Work request: What lines in the material hold the string "external"? Return every one of them.

[Start of section]

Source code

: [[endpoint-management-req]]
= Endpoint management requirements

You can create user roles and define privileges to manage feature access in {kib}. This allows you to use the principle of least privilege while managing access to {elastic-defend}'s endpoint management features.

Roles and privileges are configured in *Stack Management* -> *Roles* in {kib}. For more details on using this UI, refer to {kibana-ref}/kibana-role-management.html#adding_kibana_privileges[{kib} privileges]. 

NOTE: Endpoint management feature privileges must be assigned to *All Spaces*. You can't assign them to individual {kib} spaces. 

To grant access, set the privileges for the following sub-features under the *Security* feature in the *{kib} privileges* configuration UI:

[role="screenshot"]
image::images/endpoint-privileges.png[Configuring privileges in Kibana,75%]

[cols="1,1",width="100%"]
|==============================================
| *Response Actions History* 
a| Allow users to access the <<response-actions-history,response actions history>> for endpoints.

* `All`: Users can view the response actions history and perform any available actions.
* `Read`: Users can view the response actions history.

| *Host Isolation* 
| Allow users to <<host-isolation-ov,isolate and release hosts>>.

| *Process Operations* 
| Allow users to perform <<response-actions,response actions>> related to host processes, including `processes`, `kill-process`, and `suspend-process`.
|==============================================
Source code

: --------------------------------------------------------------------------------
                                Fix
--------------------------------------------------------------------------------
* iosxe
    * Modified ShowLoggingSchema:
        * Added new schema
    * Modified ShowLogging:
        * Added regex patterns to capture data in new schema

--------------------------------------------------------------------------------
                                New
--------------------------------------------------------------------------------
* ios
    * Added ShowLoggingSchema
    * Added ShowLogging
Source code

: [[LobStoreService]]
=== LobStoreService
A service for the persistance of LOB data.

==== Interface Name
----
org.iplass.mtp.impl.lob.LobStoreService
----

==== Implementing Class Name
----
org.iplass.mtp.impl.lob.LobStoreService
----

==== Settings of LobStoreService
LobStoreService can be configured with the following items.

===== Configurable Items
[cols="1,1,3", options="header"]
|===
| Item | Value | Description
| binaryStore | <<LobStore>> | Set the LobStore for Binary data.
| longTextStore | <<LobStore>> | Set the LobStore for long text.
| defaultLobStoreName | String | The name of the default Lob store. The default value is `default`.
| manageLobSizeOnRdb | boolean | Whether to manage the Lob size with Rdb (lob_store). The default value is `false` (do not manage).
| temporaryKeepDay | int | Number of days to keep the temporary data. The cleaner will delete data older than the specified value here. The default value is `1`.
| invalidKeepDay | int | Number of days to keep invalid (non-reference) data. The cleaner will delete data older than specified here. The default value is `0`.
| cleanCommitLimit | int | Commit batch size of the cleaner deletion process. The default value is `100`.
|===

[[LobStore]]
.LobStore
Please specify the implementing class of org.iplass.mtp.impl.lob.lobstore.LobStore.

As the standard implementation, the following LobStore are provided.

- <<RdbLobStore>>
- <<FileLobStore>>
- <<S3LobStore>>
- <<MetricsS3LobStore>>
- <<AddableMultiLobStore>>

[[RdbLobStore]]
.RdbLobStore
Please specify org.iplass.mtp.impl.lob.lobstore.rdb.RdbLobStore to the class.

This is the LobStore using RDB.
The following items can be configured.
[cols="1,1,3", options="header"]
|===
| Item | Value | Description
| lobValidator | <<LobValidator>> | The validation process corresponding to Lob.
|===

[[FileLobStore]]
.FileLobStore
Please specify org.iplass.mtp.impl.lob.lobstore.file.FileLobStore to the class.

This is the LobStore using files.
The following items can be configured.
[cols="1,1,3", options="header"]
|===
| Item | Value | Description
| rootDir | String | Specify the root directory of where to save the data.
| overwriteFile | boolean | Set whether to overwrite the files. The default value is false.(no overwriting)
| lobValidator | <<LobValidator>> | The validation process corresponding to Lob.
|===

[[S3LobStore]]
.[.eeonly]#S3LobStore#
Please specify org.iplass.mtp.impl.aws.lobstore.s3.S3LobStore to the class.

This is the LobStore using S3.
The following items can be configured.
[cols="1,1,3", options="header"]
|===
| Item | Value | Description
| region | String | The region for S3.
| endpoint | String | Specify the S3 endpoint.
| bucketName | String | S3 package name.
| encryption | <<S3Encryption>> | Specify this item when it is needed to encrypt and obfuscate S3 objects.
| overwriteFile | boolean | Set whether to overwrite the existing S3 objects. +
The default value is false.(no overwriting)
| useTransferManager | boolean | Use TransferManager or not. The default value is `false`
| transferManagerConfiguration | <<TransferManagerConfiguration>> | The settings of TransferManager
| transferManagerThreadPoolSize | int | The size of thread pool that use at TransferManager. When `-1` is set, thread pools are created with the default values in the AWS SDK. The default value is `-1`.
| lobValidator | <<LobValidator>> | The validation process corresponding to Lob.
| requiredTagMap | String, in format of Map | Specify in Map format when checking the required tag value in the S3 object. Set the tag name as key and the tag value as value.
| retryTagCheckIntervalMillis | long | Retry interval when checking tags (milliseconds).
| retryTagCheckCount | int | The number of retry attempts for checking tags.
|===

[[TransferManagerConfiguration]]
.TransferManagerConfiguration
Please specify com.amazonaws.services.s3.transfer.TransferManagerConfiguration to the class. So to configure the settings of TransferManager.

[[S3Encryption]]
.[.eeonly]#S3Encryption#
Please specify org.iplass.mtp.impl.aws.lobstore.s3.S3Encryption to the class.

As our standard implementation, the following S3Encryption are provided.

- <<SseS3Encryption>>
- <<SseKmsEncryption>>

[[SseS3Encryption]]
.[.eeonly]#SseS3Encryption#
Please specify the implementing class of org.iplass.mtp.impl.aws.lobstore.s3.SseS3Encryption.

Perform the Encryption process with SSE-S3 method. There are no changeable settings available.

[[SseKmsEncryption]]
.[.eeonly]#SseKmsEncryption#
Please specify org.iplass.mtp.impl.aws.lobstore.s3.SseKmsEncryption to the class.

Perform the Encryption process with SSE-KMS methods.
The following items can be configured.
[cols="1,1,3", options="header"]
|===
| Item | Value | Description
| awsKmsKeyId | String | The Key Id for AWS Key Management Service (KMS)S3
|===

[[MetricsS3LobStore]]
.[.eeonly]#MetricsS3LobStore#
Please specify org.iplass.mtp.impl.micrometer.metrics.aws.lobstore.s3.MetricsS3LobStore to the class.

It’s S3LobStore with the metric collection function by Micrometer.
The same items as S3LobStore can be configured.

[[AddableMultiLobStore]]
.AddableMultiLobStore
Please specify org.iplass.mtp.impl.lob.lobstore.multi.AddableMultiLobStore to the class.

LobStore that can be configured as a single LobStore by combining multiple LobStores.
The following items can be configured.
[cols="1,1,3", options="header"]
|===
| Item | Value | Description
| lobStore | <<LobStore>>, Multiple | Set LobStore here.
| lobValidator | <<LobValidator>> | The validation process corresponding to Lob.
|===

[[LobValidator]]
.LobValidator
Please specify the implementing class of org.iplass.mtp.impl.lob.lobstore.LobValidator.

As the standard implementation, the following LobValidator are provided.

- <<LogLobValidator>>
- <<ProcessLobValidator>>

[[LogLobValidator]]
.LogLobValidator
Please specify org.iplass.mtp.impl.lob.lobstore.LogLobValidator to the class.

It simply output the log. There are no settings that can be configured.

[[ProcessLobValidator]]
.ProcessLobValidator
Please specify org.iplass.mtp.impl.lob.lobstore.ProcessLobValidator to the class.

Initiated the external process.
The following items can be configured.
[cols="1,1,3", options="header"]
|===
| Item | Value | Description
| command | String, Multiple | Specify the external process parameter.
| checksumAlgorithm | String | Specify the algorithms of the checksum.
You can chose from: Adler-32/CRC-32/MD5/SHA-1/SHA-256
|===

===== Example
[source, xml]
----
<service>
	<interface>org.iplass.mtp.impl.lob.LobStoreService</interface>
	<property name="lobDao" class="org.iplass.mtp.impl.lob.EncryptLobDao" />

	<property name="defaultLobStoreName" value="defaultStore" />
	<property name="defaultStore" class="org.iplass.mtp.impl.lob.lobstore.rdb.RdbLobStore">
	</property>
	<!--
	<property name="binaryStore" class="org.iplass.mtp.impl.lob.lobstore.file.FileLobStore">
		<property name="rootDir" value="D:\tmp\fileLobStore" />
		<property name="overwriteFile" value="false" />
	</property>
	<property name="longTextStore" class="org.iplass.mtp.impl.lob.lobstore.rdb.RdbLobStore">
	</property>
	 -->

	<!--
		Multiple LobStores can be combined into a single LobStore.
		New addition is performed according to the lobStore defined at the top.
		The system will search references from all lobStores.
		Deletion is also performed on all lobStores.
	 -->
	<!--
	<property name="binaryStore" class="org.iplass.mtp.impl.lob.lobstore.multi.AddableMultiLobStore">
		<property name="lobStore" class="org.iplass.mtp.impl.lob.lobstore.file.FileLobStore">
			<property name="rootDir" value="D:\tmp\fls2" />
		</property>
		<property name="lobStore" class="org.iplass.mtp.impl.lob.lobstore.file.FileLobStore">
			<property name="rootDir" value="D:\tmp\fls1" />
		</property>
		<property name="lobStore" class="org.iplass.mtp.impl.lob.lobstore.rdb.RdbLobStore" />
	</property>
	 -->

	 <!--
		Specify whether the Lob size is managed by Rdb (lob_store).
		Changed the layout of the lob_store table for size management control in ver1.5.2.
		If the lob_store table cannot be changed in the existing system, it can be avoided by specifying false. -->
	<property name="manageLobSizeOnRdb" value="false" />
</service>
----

[End of section]

Answer area:
Initiated the external process.
| command | String, Multiple | Specify the external process parameter.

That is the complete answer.